## Your objective
An exact reproduction of the records is required. Images must be left out.

## Exercise data
····················

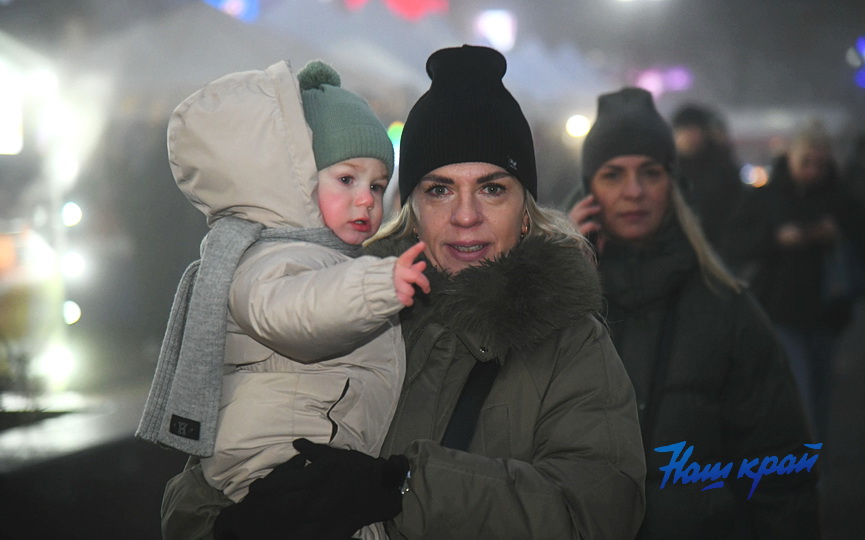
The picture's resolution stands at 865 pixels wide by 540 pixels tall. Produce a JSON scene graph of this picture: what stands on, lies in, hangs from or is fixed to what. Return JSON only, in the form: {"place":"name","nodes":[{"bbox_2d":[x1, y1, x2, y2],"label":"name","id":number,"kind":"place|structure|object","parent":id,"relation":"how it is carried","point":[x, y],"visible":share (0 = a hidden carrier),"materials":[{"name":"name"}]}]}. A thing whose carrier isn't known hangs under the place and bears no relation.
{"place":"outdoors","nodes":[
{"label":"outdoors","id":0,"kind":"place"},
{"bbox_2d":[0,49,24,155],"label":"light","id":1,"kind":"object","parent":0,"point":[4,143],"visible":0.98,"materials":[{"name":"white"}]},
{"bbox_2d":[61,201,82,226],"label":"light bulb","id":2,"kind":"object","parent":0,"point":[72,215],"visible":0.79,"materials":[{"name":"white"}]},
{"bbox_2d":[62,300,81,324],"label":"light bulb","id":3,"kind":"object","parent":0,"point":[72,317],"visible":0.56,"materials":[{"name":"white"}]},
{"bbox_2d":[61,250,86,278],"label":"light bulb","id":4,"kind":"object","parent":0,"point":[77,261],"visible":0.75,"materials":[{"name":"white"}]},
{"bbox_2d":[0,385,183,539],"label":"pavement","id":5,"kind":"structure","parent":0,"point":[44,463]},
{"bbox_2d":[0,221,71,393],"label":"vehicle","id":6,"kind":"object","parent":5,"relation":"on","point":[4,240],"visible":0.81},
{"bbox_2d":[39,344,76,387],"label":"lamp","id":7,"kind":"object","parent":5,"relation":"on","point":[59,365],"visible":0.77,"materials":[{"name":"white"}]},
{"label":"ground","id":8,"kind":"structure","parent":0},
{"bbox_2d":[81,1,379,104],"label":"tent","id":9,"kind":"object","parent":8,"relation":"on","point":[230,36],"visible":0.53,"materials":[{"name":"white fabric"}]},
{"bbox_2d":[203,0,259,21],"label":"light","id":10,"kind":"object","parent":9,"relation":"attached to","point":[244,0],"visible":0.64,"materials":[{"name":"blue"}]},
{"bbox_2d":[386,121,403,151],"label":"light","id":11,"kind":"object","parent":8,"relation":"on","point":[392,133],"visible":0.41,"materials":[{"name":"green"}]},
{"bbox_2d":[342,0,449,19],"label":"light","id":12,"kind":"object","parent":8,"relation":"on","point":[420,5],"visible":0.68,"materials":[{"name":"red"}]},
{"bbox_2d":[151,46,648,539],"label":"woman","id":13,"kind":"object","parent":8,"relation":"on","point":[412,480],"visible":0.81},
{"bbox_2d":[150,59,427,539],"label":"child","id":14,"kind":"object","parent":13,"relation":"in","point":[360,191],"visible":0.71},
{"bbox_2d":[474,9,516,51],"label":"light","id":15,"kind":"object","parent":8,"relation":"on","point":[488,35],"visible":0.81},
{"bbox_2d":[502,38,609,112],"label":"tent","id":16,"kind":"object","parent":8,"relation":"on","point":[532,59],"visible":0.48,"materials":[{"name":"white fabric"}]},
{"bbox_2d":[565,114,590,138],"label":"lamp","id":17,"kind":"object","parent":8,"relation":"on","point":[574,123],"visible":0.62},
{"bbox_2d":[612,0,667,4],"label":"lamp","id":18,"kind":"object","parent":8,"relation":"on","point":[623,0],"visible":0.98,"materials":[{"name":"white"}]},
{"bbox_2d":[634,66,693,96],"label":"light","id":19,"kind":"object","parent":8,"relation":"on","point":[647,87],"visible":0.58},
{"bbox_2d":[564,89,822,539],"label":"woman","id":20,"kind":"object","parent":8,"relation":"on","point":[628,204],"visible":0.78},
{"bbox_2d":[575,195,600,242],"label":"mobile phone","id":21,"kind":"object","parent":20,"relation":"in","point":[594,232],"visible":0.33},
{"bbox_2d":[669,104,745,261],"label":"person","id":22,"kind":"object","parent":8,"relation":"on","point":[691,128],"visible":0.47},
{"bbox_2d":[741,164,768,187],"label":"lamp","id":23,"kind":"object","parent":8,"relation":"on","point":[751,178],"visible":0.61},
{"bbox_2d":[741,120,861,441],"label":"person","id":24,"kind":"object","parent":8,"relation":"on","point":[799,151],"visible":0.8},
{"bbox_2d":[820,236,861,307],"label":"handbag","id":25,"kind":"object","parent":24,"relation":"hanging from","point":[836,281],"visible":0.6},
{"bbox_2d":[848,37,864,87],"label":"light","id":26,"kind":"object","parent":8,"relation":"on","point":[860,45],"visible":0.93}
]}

····················

## Response box
The picture's resolution stands at 865 pixels wide by 540 pixels tall. Produce a JSON scene graph of this picture: what stands on, lies in, hangs from or is fixed to what. Return JSON only, in the form: {"place":"name","nodes":[{"bbox_2d":[x1, y1, x2, y2],"label":"name","id":number,"kind":"place|structure|object","parent":id,"relation":"how it is carried","point":[x, y],"visible":share (0 = a hidden carrier),"materials":[{"name":"name"}]}]}. A thing whose carrier isn't known hangs under the place and bears no relation.
{"place":"outdoors","nodes":[
{"label":"outdoors","id":0,"kind":"place"},
{"bbox_2d":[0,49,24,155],"label":"light","id":1,"kind":"object","parent":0,"point":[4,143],"visible":0.98,"materials":[{"name":"white"}]},
{"bbox_2d":[61,201,82,226],"label":"light bulb","id":2,"kind":"object","parent":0,"point":[72,215],"visible":0.79,"materials":[{"name":"white"}]},
{"bbox_2d":[62,300,81,324],"label":"light bulb","id":3,"kind":"object","parent":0,"point":[72,317],"visible":0.56,"materials":[{"name":"white"}]},
{"bbox_2d":[61,250,86,278],"label":"light bulb","id":4,"kind":"object","parent":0,"point":[77,261],"visible":0.75,"materials":[{"name":"white"}]},
{"bbox_2d":[0,385,183,539],"label":"pavement","id":5,"kind":"structure","parent":0,"point":[44,463]},
{"bbox_2d":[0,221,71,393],"label":"vehicle","id":6,"kind":"object","parent":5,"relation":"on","point":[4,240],"visible":0.81},
{"bbox_2d":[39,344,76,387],"label":"lamp","id":7,"kind":"object","parent":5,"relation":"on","point":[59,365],"visible":0.77,"materials":[{"name":"white"}]},
{"label":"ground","id":8,"kind":"structure","parent":0},
{"bbox_2d":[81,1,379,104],"label":"tent","id":9,"kind":"object","parent":8,"relation":"on","point":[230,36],"visible":0.53,"materials":[{"name":"white fabric"}]},
{"bbox_2d":[203,0,259,21],"label":"light","id":10,"kind":"object","parent":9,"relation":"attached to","point":[244,0],"visible":0.64,"materials":[{"name":"blue"}]},
{"bbox_2d":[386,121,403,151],"label":"light","id":11,"kind":"object","parent":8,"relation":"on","point":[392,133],"visible":0.41,"materials":[{"name":"green"}]},
{"bbox_2d":[342,0,449,19],"label":"light","id":12,"kind":"object","parent":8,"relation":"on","point":[420,5],"visible":0.68,"materials":[{"name":"red"}]},
{"bbox_2d":[151,46,648,539],"label":"woman","id":13,"kind":"object","parent":8,"relation":"on","point":[412,480],"visible":0.81},
{"bbox_2d":[150,59,427,539],"label":"child","id":14,"kind":"object","parent":13,"relation":"in","point":[360,191],"visible":0.71},
{"bbox_2d":[474,9,516,51],"label":"light","id":15,"kind":"object","parent":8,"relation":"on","point":[488,35],"visible":0.81},
{"bbox_2d":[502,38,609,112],"label":"tent","id":16,"kind":"object","parent":8,"relation":"on","point":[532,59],"visible":0.48,"materials":[{"name":"white fabric"}]},
{"bbox_2d":[565,114,590,138],"label":"lamp","id":17,"kind":"object","parent":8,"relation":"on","point":[574,123],"visible":0.62},
{"bbox_2d":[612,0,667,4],"label":"lamp","id":18,"kind":"object","parent":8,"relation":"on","point":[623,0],"visible":0.98,"materials":[{"name":"white"}]},
{"bbox_2d":[634,66,693,96],"label":"light","id":19,"kind":"object","parent":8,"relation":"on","point":[647,87],"visible":0.58},
{"bbox_2d":[564,89,822,539],"label":"woman","id":20,"kind":"object","parent":8,"relation":"on","point":[628,204],"visible":0.78},
{"bbox_2d":[575,195,600,242],"label":"mobile phone","id":21,"kind":"object","parent":20,"relation":"in","point":[594,232],"visible":0.33},
{"bbox_2d":[669,104,745,261],"label":"person","id":22,"kind":"object","parent":8,"relation":"on","point":[691,128],"visible":0.47},
{"bbox_2d":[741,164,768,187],"label":"lamp","id":23,"kind":"object","parent":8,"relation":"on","point":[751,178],"visible":0.61},
{"bbox_2d":[741,120,861,441],"label":"person","id":24,"kind":"object","parent":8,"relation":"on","point":[799,151],"visible":0.8},
{"bbox_2d":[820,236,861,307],"label":"handbag","id":25,"kind":"object","parent":24,"relation":"hanging from","point":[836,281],"visible":0.6},
{"bbox_2d":[848,37,864,87],"label":"light","id":26,"kind":"object","parent":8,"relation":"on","point":[860,45],"visible":0.93}
]}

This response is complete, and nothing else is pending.